◆ EXERCISE DATA

• • • •

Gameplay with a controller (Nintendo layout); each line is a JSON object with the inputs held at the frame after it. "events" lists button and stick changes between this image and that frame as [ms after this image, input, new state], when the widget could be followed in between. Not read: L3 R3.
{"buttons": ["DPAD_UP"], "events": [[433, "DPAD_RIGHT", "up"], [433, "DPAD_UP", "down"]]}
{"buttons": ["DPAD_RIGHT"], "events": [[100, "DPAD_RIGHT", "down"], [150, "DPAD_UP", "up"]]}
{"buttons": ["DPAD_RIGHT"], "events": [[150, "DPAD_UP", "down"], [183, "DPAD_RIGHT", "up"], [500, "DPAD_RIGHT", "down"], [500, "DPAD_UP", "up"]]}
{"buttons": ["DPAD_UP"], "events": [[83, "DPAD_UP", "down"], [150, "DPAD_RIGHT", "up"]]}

• • • •

I would like you to report every line in the listing above that contains "down".

◆ EXPECTED ANSWER
{"buttons": ["DPAD_UP"], "events": [[433, "DPAD_RIGHT", "up"], [433, "DPAD_UP", "down"]]}
{"buttons": ["DPAD_RIGHT"], "events": [[100, "DPAD_RIGHT", "down"], [150, "DPAD_UP", "up"]]}
{"buttons": ["DPAD_RIGHT"], "events": [[150, "DPAD_UP", "down"], [183, "DPAD_RIGHT", "up"], [500, "DPAD_RIGHT", "down"], [500, "DPAD_UP", "up"]]}
{"buttons": ["DPAD_UP"], "events": [[83, "DPAD_UP", "down"], [150, "DPAD_RIGHT", "up"]]}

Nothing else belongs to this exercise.